TEXT ZUR PRÜFUNG —

════════

Die neue Endlagerungsdebatte

Offenkundig wird die Umsetzung einer EU-Richtlinie zur Gestaltung der Endlagerung von Nuklearabfällen auch den Export solcher Abfälle in (Nicht-EU-)Länder ermöglichen, sofern im Empfängerland EU-Sicherheitsstandards erfüllt sind. Es wurde sogleich die Vermutung geäußert, dass man vorhabe, Nuklearabfälle nach Russland zu exportieren. Da vielen der Export von „sündigem Abfall“ in andere Länder als völlig unannehmbar erscheint, hat diese Vermutung – wie von den „Vermutenden“ vermutlich intendiert –sofort zu Gegenreaktionen geführt. Sogar Ministerien sehen sich schon jetzt veranlasst, zu dementieren, dass man die Endlagerung von Nuklearabfällen im Ausland überhaupt in Erwägung ziehe. Wir sollten uns solche Denkverbote jedoch nicht aufzwingen lassen. Es könnte sich im Falle einer Endlagerung in Russland tatsächlich um eine ziemlich gute Idee handeln, deren Für- und Wider wir ernsthaft erörtern sollten.

════════

ARBEITSANWEISUNGEN —
1. Fasse im Text zur Endlagerungsdebatte den Absatz, der mit „Offenkundig wird die Umsetzung“ beginnt, als kurze Stichpunktliste zusammen und behalte dabei seine wichtigsten Aussagen bei.
2. Führe den Text zur Endlagerungsdebatte nach seinem letzten Satz mit einem weiteren Absatz fort.

AUSGELESENE DATEN —
════════

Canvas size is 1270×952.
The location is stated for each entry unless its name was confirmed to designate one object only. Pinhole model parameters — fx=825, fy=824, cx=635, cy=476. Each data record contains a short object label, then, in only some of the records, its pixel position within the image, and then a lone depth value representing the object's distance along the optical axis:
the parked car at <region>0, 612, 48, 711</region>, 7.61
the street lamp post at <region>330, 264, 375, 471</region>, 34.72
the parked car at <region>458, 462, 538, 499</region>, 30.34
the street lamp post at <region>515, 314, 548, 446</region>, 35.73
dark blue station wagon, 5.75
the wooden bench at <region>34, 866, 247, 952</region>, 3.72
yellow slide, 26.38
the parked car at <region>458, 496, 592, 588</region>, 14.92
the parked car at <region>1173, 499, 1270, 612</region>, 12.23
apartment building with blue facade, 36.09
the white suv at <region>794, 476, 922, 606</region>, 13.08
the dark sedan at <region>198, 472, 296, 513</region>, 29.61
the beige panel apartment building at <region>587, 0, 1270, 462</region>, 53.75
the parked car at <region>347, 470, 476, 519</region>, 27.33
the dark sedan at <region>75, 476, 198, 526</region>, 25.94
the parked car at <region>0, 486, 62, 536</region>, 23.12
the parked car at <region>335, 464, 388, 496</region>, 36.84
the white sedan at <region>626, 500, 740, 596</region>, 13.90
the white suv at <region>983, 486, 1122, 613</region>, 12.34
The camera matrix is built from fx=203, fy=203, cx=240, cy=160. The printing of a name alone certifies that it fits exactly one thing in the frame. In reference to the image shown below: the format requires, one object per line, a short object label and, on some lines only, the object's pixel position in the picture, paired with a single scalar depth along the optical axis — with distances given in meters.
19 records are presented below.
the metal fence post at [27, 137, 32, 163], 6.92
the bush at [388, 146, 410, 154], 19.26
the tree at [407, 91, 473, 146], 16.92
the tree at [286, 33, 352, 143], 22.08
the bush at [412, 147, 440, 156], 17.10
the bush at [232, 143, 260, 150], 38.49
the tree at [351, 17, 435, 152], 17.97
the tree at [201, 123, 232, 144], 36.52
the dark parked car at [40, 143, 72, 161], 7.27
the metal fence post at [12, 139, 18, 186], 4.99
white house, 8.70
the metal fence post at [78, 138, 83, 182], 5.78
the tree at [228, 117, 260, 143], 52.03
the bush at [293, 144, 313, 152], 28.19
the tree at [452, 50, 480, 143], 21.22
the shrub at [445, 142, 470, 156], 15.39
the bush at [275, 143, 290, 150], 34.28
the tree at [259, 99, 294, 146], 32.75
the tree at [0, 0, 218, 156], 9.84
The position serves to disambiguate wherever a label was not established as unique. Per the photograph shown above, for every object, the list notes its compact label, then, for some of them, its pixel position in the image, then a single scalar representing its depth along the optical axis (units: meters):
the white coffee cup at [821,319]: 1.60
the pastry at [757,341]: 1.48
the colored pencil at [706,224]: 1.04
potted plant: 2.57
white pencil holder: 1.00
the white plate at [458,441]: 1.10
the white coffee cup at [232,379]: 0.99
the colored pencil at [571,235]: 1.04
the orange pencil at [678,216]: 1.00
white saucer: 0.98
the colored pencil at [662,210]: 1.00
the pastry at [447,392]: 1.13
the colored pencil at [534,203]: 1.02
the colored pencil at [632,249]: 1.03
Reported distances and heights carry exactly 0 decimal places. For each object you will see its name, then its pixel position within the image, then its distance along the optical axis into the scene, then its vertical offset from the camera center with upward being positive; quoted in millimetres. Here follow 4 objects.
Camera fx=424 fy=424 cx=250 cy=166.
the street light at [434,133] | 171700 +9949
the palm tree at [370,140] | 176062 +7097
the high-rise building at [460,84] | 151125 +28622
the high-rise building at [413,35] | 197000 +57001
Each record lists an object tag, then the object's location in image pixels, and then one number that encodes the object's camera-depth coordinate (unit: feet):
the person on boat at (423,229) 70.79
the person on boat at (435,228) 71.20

════════

LÖSUNGEN JE AUFGABE —
1.
- Die Umsetzung einer EU-Richtlinie zur Endlagerung von Nuklearabfällen soll offenbar auch den Export in Nicht-EU-Länder erlauben, sofern dort EU-Sicherheitsstandards erfüllt sind.
- Sofort kam die Vermutung auf, ein Export nach Russland sei geplant.
- Weil vielen ein solcher Export als völlig unannehmbar gilt, löste die Vermutung, vermutlich beabsichtigt, sofort Gegenreaktionen aus.
- Ministerien dementieren bereits, eine Endlagerung im Ausland überhaupt zu erwägen.
- Solche Denkverbote sollte man sich nicht aufzwingen lassen. Eine Endlagerung in Russland könnte eine ziemlich gute Idee sein, deren Für und Wider ernsthaft zu erörtern ist.

2.
Auf nach Russland?

Zunächst ist festzuhalten, dass die Atommacht Russland ohnehin aufgrund ziviler und mehr noch militärischer Aktivitäten Nuklearabfälle in großem Umfang angehäuft hat. Sie wird in jedem Falle Sorge tragen müssen, russische Nuklearabfälle zu lagern. Die Vermutung, dass dies aufgrund geologischer und demografischer Bedingungen in Russland mit geringeren Risiken für Menschen und Umwelt geschehen kann als anderswo, ist hochgradig plausibel (müsste aber im einzelnen belegt werden). Wenn wir also gegen angemessene Zahlungen eine Endlagerung von Nuklearabfällen deutscher Herkunft in Russland vornehmen könnten, spräche ökonomisch ziemlich viel dafür, den entsprechenden komparativen Vorteil der Russischen Union wahrzunehmen. Die Dienstleistung der Entsorgung von Nuklearabfällen sollte von jenen erbracht werden, die sie zu den geringsten Kosten und mit den geringsten Risiken für Dritte erbringen können.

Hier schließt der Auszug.